## Assigned task
From the first line to the last, give the data again exactly.

## Exercise data
□ □ □

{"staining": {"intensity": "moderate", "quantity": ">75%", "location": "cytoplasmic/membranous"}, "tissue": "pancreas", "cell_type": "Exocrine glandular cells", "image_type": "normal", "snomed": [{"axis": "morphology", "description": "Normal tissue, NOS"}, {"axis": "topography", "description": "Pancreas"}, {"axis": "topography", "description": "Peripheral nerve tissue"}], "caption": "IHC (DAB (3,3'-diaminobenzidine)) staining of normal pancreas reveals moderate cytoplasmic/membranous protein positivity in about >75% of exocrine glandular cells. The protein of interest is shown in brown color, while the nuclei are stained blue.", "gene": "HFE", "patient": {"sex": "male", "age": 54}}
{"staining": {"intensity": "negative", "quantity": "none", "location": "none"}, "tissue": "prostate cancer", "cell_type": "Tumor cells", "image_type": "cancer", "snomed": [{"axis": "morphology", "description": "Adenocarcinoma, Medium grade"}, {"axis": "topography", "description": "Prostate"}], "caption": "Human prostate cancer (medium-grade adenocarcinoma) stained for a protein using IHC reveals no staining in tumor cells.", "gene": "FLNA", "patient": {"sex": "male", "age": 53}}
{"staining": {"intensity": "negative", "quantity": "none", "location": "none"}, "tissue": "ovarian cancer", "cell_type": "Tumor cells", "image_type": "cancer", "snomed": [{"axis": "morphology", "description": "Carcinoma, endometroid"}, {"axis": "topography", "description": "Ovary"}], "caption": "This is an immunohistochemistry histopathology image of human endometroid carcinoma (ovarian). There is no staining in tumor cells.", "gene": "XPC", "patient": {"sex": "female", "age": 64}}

□ □ □

## Result of this task
{"staining": {"intensity": "moderate", "quantity": ">75%", "location": "cytoplasmic/membranous"}, "tissue": "pancreas", "cell_type": "Exocrine glandular cells", "image_type": "normal", "snomed": [{"axis": "morphology", "description": "Normal tissue, NOS"}, {"axis": "topography", "description": "Pancreas"}, {"axis": "topography", "description": "Peripheral nerve tissue"}], "caption": "IHC (DAB (3,3'-diaminobenzidine)) staining of normal pancreas reveals moderate cytoplasmic/membranous protein positivity in about >75% of exocrine glandular cells. The protein of interest is shown in brown color, while the nuclei are stained blue.", "gene": "HFE", "patient": {"sex": "male", "age": 54}}
{"staining": {"intensity": "negative", "quantity": "none", "location": "none"}, "tissue": "prostate cancer", "cell_type": "Tumor cells", "image_type": "cancer", "snomed": [{"axis": "morphology", "description": "Adenocarcinoma, Medium grade"}, {"axis": "topography", "description": "Prostate"}], "caption": "Human prostate cancer (medium-grade adenocarcinoma) stained for a protein using IHC reveals no staining in tumor cells.", "gene": "FLNA", "patient": {"sex": "male", "age": 53}}
{"staining": {"intensity": "negative", "quantity": "none", "location": "none"}, "tissue": "ovarian cancer", "cell_type": "Tumor cells", "image_type": "cancer", "snomed": [{"axis": "morphology", "description": "Carcinoma, endometroid"}, {"axis": "topography", "description": "Ovary"}], "caption": "This is an immunohistochemistry histopathology image of human endometroid carcinoma (ovarian). There is no staining in tumor cells.", "gene": "XPC", "patient": {"sex": "female", "age": 64}}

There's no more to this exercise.